* HOW TO COMPLETE THIS TASK:
What lines in the records below hold the string "wild"? Please show them.
**** RECORDED INFORMATION ****
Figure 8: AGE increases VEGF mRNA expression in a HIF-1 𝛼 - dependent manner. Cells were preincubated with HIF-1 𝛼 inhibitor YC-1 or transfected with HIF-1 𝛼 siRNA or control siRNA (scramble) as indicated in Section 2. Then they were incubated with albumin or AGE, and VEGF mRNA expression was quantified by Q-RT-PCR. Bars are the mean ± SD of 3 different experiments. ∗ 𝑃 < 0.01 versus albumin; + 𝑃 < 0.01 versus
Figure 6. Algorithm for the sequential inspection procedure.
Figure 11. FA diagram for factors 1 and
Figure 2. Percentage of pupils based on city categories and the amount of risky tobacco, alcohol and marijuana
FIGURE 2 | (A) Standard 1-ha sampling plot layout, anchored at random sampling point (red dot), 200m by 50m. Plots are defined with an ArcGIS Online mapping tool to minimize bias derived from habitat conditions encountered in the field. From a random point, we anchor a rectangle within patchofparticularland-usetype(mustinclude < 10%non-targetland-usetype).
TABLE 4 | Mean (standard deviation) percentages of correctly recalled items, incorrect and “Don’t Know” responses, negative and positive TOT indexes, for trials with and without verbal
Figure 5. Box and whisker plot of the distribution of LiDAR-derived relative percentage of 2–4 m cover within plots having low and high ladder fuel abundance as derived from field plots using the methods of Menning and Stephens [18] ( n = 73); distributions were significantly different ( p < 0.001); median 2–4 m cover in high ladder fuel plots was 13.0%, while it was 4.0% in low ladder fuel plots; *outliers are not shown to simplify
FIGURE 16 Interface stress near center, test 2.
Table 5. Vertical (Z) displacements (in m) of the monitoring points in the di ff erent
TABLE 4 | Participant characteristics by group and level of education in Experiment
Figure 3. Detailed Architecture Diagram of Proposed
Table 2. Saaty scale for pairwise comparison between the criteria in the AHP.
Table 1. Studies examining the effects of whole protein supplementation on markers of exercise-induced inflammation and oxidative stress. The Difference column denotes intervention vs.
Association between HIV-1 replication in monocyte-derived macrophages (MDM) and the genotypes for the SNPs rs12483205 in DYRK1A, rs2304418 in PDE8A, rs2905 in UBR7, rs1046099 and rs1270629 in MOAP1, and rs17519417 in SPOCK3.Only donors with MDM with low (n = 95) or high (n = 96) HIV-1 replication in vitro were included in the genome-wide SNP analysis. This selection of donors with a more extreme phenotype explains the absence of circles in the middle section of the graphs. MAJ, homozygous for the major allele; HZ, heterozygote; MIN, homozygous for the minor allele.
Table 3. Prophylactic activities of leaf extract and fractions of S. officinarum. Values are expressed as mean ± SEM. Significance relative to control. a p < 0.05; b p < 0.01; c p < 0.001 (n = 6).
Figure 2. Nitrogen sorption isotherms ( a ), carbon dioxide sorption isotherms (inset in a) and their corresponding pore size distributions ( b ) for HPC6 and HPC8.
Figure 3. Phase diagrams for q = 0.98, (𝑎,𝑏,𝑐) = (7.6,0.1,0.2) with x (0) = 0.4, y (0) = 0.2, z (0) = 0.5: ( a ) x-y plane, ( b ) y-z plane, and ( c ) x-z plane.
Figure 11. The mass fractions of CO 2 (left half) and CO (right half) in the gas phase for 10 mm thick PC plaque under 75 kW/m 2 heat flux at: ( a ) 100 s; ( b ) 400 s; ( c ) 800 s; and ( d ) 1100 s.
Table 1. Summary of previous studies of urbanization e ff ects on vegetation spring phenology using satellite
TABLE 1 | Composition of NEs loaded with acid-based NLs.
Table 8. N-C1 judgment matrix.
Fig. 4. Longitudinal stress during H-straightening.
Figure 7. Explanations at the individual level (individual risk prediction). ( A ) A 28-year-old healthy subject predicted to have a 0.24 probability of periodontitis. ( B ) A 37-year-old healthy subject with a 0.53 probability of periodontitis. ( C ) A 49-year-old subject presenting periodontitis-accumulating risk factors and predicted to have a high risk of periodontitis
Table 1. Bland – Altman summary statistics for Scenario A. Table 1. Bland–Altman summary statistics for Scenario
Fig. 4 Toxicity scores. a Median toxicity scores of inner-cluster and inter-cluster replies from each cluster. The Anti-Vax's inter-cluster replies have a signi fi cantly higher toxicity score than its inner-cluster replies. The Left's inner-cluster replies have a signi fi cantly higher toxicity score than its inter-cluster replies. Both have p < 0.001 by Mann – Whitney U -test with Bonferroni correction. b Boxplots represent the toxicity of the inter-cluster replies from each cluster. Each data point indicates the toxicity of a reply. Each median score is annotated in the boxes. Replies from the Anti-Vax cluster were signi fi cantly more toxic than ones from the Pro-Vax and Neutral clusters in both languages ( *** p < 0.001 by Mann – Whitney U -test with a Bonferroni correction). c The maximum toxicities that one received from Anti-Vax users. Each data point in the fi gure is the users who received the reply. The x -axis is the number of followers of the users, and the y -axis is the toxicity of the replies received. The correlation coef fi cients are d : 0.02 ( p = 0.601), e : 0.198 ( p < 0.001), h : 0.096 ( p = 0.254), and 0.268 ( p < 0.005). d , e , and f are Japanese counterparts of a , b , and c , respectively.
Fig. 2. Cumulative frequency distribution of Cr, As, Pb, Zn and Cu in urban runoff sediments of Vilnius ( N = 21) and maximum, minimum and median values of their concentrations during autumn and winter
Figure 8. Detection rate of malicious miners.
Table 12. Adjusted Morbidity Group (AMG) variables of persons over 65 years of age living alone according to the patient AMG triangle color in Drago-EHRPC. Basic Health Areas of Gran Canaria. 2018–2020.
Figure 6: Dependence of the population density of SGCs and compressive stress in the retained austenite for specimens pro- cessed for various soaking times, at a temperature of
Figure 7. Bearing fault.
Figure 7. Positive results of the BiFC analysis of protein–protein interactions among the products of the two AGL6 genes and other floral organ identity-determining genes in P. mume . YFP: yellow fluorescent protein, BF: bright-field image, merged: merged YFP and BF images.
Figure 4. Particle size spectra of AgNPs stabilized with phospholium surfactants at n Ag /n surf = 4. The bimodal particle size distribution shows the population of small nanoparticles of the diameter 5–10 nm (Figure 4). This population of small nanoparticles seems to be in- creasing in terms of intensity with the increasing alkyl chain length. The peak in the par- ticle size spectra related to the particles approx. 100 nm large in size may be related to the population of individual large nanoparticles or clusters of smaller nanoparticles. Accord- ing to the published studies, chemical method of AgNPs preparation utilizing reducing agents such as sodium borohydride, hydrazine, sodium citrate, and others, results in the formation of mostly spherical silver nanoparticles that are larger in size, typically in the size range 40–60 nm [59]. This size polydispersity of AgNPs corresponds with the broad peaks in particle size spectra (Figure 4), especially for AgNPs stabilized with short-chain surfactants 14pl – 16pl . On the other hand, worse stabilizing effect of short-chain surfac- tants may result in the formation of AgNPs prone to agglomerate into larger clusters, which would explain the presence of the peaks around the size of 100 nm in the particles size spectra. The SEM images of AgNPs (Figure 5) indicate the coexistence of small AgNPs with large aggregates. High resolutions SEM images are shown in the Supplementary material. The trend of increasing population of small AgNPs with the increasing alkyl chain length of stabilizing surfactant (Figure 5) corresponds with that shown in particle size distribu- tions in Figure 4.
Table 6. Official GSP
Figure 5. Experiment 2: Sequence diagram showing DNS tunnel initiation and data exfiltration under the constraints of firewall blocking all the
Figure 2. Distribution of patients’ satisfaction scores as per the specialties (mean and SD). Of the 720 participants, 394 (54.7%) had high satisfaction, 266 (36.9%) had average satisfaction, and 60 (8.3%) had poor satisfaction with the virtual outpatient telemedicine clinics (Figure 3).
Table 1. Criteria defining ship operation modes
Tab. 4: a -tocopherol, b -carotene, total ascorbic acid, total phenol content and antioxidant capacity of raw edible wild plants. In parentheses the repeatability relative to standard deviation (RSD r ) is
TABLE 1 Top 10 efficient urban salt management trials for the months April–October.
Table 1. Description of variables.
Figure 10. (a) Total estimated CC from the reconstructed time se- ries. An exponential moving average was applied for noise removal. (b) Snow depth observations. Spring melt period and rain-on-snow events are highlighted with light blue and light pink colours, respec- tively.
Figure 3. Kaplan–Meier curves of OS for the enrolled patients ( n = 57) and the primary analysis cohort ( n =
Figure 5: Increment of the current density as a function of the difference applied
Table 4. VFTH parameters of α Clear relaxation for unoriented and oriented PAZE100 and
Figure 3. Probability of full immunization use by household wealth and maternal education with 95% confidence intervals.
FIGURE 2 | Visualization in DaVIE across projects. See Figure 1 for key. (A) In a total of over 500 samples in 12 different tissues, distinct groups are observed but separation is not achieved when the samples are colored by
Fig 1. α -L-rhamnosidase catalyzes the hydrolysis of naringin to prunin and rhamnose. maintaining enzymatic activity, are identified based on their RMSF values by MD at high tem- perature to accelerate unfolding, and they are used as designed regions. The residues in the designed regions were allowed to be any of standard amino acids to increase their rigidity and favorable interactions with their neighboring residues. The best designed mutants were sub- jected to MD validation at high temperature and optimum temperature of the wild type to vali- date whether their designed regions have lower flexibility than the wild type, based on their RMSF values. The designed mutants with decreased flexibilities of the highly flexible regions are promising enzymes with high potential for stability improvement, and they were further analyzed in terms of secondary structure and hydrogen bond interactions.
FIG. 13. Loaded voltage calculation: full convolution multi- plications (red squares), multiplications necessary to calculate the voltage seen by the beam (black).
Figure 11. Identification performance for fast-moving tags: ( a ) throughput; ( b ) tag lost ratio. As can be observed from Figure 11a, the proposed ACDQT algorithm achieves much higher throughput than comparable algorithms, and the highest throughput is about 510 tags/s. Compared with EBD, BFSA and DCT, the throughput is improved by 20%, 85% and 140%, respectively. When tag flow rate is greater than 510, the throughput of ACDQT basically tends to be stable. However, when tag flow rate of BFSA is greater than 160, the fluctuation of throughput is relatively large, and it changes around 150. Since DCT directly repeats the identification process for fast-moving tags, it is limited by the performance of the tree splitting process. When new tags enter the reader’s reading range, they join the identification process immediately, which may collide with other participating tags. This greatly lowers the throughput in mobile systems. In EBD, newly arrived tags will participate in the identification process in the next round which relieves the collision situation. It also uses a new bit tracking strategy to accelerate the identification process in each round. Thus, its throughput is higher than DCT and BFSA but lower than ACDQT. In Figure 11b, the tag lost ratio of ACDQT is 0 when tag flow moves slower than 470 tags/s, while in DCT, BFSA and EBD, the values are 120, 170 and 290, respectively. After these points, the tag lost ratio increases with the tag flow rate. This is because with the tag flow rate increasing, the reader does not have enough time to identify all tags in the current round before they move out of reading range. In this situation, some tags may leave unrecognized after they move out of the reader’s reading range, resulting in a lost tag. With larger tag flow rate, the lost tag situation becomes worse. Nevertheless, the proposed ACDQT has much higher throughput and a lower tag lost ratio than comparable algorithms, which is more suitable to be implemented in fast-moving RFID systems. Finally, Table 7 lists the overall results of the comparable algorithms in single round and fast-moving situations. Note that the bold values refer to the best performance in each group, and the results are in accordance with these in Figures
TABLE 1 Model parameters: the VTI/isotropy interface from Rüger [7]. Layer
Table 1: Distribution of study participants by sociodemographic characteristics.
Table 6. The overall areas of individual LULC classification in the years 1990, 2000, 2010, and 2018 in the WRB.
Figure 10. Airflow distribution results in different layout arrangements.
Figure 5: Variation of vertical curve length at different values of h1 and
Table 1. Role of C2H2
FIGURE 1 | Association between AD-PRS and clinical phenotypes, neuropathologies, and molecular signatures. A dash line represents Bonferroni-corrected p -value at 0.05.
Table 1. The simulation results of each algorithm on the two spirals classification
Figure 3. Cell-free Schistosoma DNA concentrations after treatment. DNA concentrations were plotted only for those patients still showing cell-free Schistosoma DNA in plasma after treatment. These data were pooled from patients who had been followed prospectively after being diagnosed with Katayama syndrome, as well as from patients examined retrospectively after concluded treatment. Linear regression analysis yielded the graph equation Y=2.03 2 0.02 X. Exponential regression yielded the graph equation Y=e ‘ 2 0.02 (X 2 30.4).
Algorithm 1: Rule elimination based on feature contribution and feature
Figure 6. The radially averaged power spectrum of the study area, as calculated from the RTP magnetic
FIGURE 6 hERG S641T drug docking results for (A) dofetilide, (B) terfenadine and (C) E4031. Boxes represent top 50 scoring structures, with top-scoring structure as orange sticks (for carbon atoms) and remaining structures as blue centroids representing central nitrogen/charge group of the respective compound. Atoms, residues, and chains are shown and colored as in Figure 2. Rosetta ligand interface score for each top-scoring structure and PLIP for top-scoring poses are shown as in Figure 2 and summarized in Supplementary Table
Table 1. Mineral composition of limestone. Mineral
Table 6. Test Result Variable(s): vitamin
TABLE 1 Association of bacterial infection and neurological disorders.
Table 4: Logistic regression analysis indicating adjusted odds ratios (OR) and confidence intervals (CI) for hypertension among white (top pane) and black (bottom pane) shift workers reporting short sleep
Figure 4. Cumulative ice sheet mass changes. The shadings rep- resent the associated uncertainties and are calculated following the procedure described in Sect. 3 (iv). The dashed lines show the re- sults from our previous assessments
****
* PROBLEM SOLUTION:
Tab. 4: a -tocopherol, b -carotene, total ascorbic acid, total phenol content and antioxidant capacity of raw edible wild plants. In parentheses the repeatability relative to standard deviation (RSD r ) is
Fig 1. α -L-rhamnosidase catalyzes the hydrolysis of naringin to prunin and rhamnose. maintaining enzymatic activity, are identified based on their RMSF values by MD at high tem- perature to accelerate unfolding, and they are used as designed regions. The residues in the designed regions were allowed to be any of standard amino acids to increase their rigidity and favorable interactions with their neighboring residues. The best designed mutants were sub- jected to MD validation at high temperature and optimum temperature of the wild type to vali- date whether their designed regions have lower flexibility than the wild type, based on their RMSF values. The designed mutants with decreased flexibilities of the highly flexible regions are promising enzymes with high potential for stability improvement, and they were further analyzed in terms of secondary structure and hydrogen bond interactions.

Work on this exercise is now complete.